The Civil Rights Movement of the 1950s and 1960s brought significant attention to these injustices. Events such as the Selma to Montgomery marches in 1965 highlighted the violent opposition faced by Black Americans seeking to register to vote. These events garnered national attention and increased pressure on the federal government to act.
President Lyndon B. Johnson signed the Voting Rights Act (VRA) into law on August 6, 1965. The law aimed to remove barriers to voting for all citizens, particularly those affecting African Americans. It prohibited any voting practice or procedure that discriminated on the basis of race or color and included special provisions for jurisdictions with significant histories of discrimination.
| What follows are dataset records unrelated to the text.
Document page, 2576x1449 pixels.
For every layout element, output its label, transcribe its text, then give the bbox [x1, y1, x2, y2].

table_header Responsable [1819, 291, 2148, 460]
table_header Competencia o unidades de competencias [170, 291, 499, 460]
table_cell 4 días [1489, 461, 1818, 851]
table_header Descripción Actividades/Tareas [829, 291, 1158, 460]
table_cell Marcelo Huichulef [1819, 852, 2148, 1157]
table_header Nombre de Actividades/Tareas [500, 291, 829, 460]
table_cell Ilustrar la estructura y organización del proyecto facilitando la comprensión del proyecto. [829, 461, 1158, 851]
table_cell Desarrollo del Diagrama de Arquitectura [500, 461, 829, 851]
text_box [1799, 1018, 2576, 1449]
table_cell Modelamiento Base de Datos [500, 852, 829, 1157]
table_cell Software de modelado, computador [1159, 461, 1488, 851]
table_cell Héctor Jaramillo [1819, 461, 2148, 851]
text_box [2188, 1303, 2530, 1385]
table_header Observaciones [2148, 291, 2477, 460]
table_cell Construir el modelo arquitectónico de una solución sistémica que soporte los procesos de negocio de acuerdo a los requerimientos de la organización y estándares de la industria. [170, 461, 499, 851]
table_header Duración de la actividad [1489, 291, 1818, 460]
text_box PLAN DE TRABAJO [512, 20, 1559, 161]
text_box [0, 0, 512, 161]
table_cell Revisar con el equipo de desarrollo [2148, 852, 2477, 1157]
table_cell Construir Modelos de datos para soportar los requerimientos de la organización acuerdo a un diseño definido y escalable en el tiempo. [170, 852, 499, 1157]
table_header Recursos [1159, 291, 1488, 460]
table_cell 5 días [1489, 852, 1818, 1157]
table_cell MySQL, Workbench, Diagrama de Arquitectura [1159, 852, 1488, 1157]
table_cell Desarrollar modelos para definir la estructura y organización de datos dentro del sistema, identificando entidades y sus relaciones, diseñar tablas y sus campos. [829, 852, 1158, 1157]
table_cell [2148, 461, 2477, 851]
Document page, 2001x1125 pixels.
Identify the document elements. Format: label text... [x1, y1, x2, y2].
My grandparents were unable to exercise their right to vote, both in the South and in the North, before they died.
The necessity of the VRA arose from the pervasive and systemic disenfranchisement of minority voters, primarily in the Southern states, but also in other parts of the country. By enforcing the 15th Amendment, which was ratified in 1870, the VRA sought to ensure that no citizen would be denied the right to vote due to race or color. Key provisions included:
* Section 2: Prohibited nationwide voting discrimination.
* Section 5: Required jurisdictions with significant histories of discrimination to obtain federal approval before making changes to voting laws or practices (preclearance).
* Section 4(b): Contained the formula used to identify which jurisdictions would be subject to Section 5 preclearance.
Conservatives have attempted to suppress the votes of Black people, women, and other non-white United States citizens since the passage of the 15th Amendment, primarily by calling for “states’ rights.” Over the decades since 1965, the VRA has faced multiple legal challenges, leading to significant changes in its enforcement:
* Shelby County v. Holder (2013): The Supreme Court invalidated the coverage formula in Section 4(b), which effectively nullified the preclearance requirement of Section 5. This decision led to a wave of new voting laws in several states, some of which were criticized for potentially suppressing minority votes.
* Ongoing Debates: The ruling in Shelby County v. Holder sparked ongoing debates on voting rights and led to calls for Congress to modernize the VRA to restore its full protections.
In response to the Supreme Court's decision, there have been efforts to pass new legislation to restore and update the VRA. Notably, the John Lewis Voting Rights Advancement Act seeks to modernize the preclearance formula and strengthen voting rights protections, but as of 2025, it has yet to be passed into law.
Meanwhile, Republicans at the state and national levels continue to work hard to suppress the votes and dilute the representation for Black and brown voters throughout the country.
The VRA's current framework, post-Shelby, has led to increased scrutiny of state-level voting laws. Critics argue that some of these laws disproportionately affect minority voters, while supporters claim they are necessary to prevent voter fraud, which is actually practically non-existent.
Today In Black History
* In 1960, the African nation of Chad gained its independence from France.
* In 1965, an 11-day insurrection started in the Watts section of Los Angeles.
* In 1965, the U.S. Senate confirmed the nomination of Thurgood Marshall as United States solicitor general.
* In 1982, Lt. General Roscoe Robinson, Jr. became the second Black Four-Star General in U.S. history.
* In 1992, Black inventor Anthony Phills received a U.S. patent for a ruler template for the computer keyboard.
* In 2020, Democratic Presidential candidate former Senator Joe Biden selected Senator Kamala Harris (D-CA) as his running mate. Senator Harris is the first woman of color selected by a major political party.